The markets broadly rebounded at the close of the trading day with the Dow Jones Industrial Average, the S&P 500 and the Nasdaq all settling in positive territory.
“Nobody knows for sure how all-encompassing this is going to be,” said Sam Stovall, the chief investment strategist at CFRA Research.
The Nasdaq was the outlier among the three major indices, recovering from a morning plunge that dropped the tech-heavy index into bear market territory, off 20 percent from its November high, before a bounce that brought it roughly flat.
Full coverage: See the latest NBC News coverage of the Russia's invasion of Ukraine
Analysts said this suggests traders were assuming the combination of economic volatility and an energy price shock could be enough to persuade Federal Reserve officials to be less aggressive with interest rate hikes, since lower borrowing costs have a more significant impact on fast-growing companies that rely on debt to expand.
In trying to balance rising inflation and more expensive energy, the central bank has little margin for error, Ross Mayfield, an investment strategy analyst at Baird, said. “If this is an event that could really hinder economic growth, they actually may be less aggressive in tightening,” he said. “This probably could not have happened at a worse time for the Federal Reserve.”
Bond yields — which move inversely to stock prices — sank and metals prices jumped as investors sought safe havens. Oil, which already was elevated, rose further, with the benchmark Brent price jumping over $100 a barrel. Mayfield said that energy companies would be among the few sectors benefiting from the upheaval so long as both prices and demand for oil and gas remained high.
While negative sentiment weighed across most other sectors, analysts said those that tend to incur high energy costs, such as travel and transportation, are likely to be hit the hardest as a result of the jump in oil prices. Consumer discretionary brands are also exposed, since the fairly quick pass-through of oil prices to gasoline could crimp consumer spending as Americans pay more to fill up their vehicles.

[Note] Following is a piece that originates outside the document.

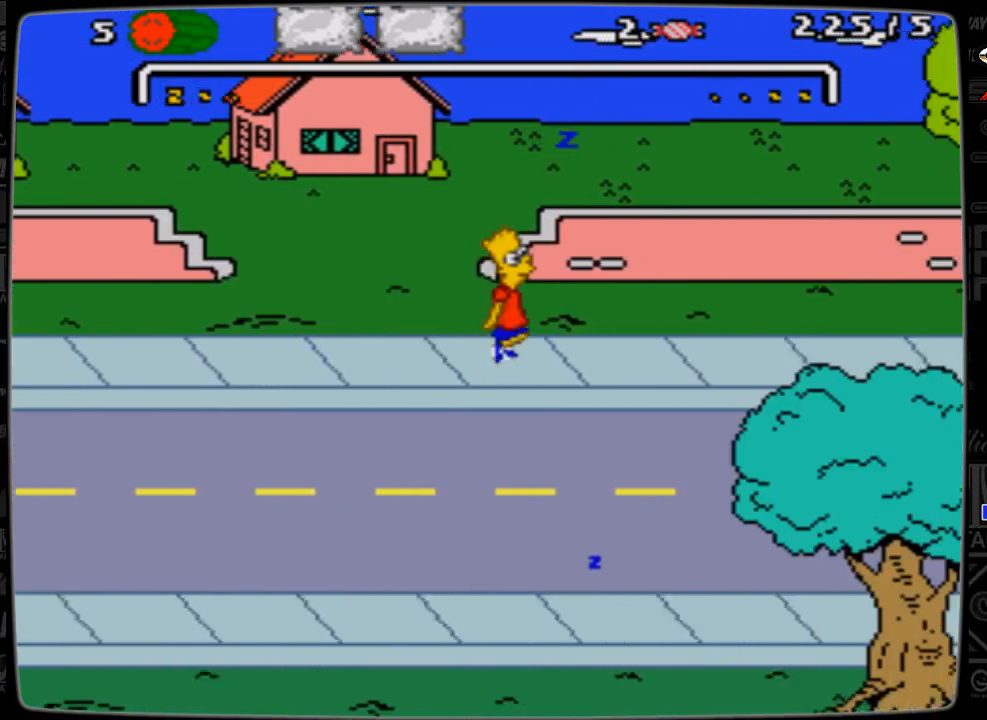
{"buttons": ["DPAD_RIGHT"], "events": []}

“Higher energy prices impact consumer discretionary spending. The consumer is pretty strong, but at some point, that begins to be tested,” Mayfield said.
Market observers said that while a whipsawing Wall Street could spook small investors into selling, doing so would be a mistake.
“Historically, this type of thing in terms of market sell-offs and recoveries is fairly brief,” said Dan North, a senior economist at Euler Hermes North America. Since World War II, he said, the average sell-off cycle has lasted about 15 days, with a roughly similar time frame for recovery. “It’s going to feel bad … but it won’t last that long,” he predicted.
Stovall concurred, saying that investors should focus on long-term goals like saving for retirement without responding to short-term volatility. “Historically, military surprises have thrown the market for a tailspin in the short term, but have proven themselves to be more frequent reasons to buy than bail,” he said. “Don’t allow your emotions to become your portfolio’s worst enemy.”